[Supplied passage]:
————

5. FINANCIAL LIABILITIES AND LIQUIDITY RISK

Liquidity risk is the risk that the Trust will not be able to meet
its financial obligations as they become due. The Trust actively
manages its liquidity through cash, distribution policy, and debt and
equity management strategies. Such strategies include continuously
monitoring forecasted and actual cash flows from operating, financing
and investing activities, available credit under existing banking
arrangements and opportunities to issue additional Trust units. The
Trust actively maintains credit and working capital facilities to
ensure that it has sufficient available funds to meet its financial
requirements at a reasonable cost.

The following table details the Trust's financial liabilities as at
March 31, 2008:

---------------------------------------------------------------------
$ millions 1 year 2 - 3 4 - 5 Beyond Total
years years 5 years
---------------------------------------------------------------------
Accounts payable and
accrued liabilities 202.0 - - - 202.0
Distributions payable 42.4 - - - 42.4
Risk management contracts 77.5 21.9 - - 99.4
Senior secured notes 6.2 43.4 53.4 121.0 224.0
Syndicated credit
facilities(1) - 496.0 - - 496.0
Accrued long-term
incentive compensation - 19.6 - - 19.6
---------------------------------------------------------------------
Total financial
liabilities (1) 328.1 580.9 53.4 121.0 1,083.4
---------------------------------------------------------------------
---------------------------------------------------------------------
(1) On April 15, 2008, ARC extended the credit facility to 2001
under the same terms. With this extension the total financial
liabilities in years 2 - 3 are decreased to $84.9 million and
increased to $549.4 million in years 4 - 5.

Management believes that future cash flows from operating activities
and availability under existing banking arrangements will be adequate
to settle these financial liabilities. Refer to Note 6 for further
details on available amounts under existing banking arrangements and
Note 8 for further details on capital management.

————

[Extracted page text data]
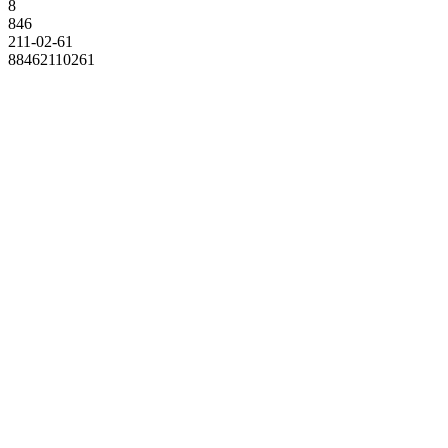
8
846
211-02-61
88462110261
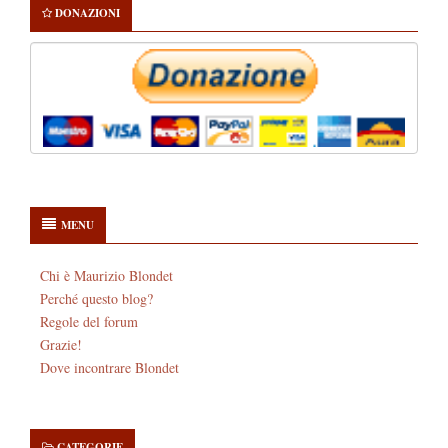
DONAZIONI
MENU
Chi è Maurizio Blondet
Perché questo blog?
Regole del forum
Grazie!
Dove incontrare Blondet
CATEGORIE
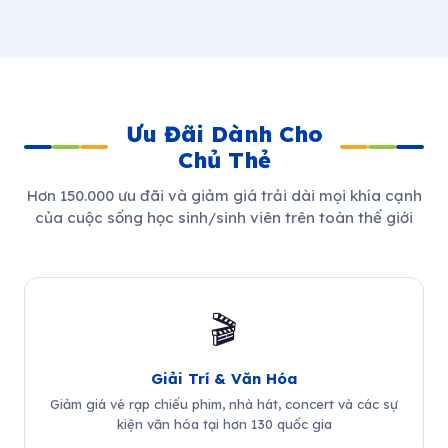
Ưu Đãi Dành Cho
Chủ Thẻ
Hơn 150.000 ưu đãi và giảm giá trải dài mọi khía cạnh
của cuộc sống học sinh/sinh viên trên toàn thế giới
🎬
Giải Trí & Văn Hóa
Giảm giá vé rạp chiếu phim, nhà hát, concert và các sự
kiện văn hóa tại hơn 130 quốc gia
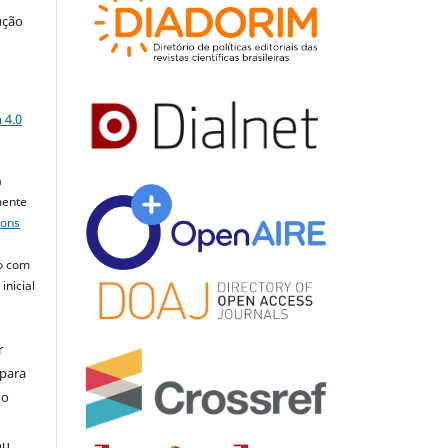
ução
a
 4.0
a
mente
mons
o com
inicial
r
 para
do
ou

————

[Exercise]: How does the liquidity risk note above define liquidity risk?

[Answer section]: It is the risk that the Trust will not be able to meet its financial obligations as they become due.